# The herp room revised



## JustAnja (May 25, 2008)

A few changes have been made along the way























Tortoise and turtle rack, this houses individual tortoises and two groups of Box Turtles. (Snakes of course in the top two neodesha cages  )





Tortoise stock tanks


----------



## Isa (May 25, 2008)

O wow, your herp room is amazing!!!!!!!!!
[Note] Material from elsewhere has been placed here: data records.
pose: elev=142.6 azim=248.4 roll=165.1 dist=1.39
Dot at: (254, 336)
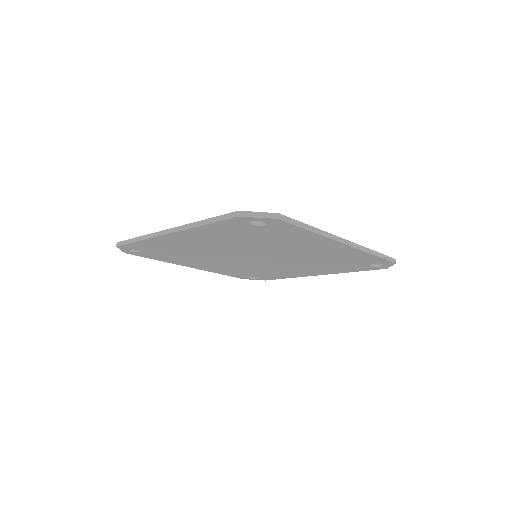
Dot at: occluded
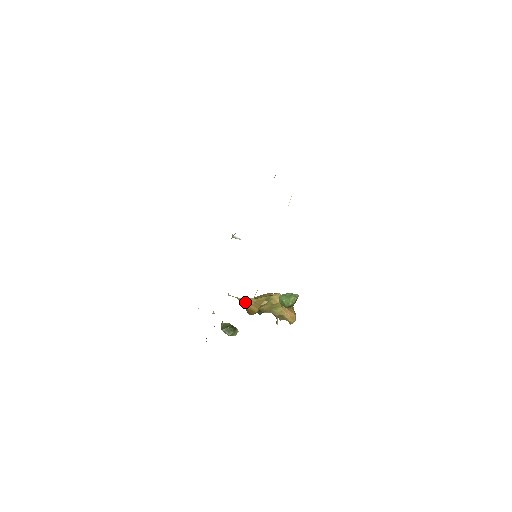
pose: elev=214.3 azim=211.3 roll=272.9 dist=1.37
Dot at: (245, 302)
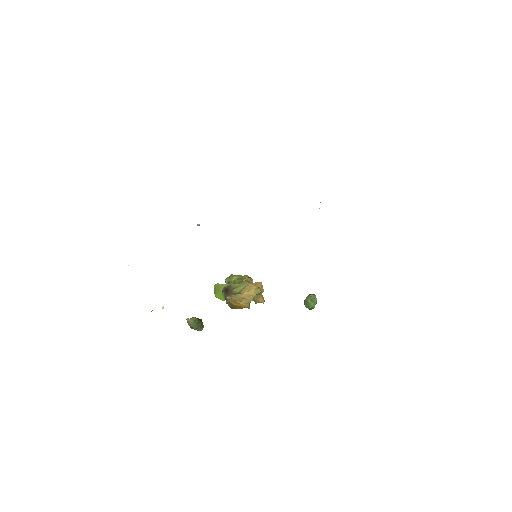
Dot at: (234, 300)
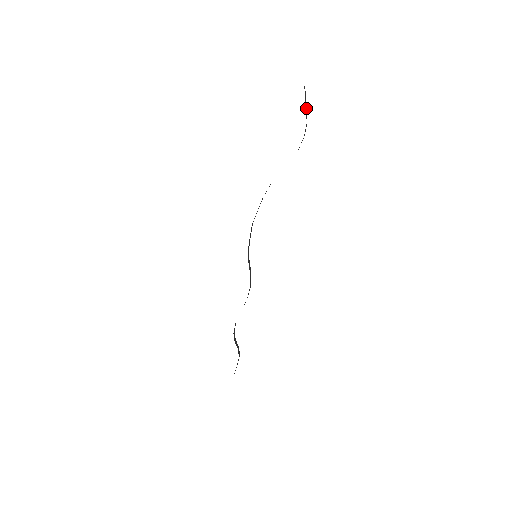
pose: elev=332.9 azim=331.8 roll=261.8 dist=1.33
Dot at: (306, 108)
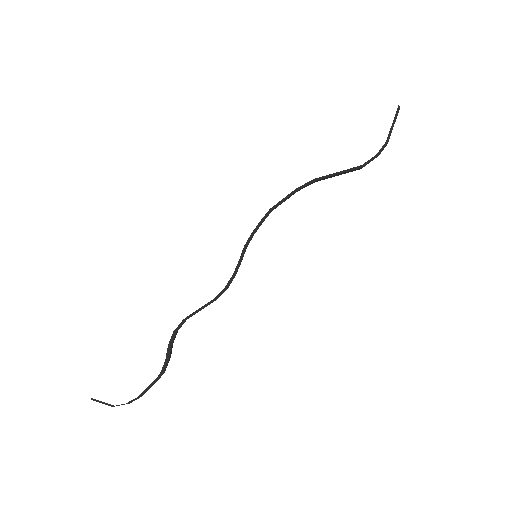
Dot at: (392, 129)
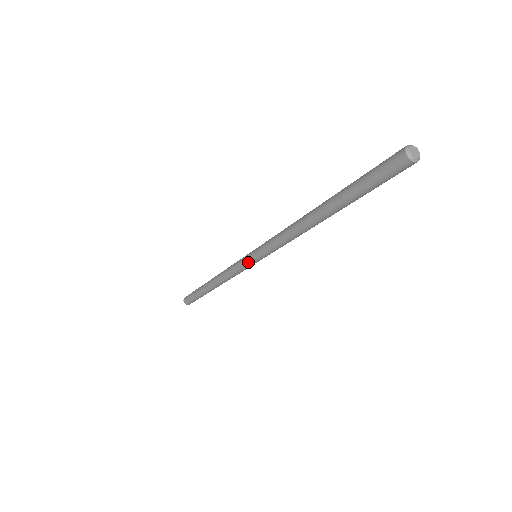
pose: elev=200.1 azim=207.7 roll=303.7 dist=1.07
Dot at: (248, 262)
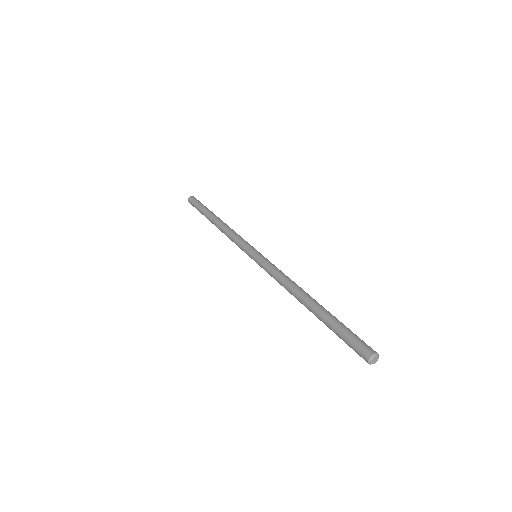
Dot at: (250, 257)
It is the firts time I see a room like that! 

Congratulations


----------



## Yvonne G (May 25, 2008)

Wow, Anja: I'm impressed. Everything looks so clean and tidy. I'll bet its a lot of work for you to keep up.

Yvonne


----------



## JustAnja (May 25, 2008)

It doesnt always look like that Yvonne! It can get a little chaotic during feeding and cleaning days lol. Dan does most of the work in there and I maintain the tortoise setups.


----------



## Jentortmom (May 25, 2008)

Nice Anja, Looks like you have added some cages since the last photos you shared..


----------



## Crazy1 (May 25, 2008)

Great looking room Anja. Love the tort tanks too. Thanks for sharing the pics.


----------



## cvalda (May 26, 2008)

I think that room scares me a little bit!


----------



## jlyoncc1 (May 26, 2008)

Looks great as always Anja! So organized!


----------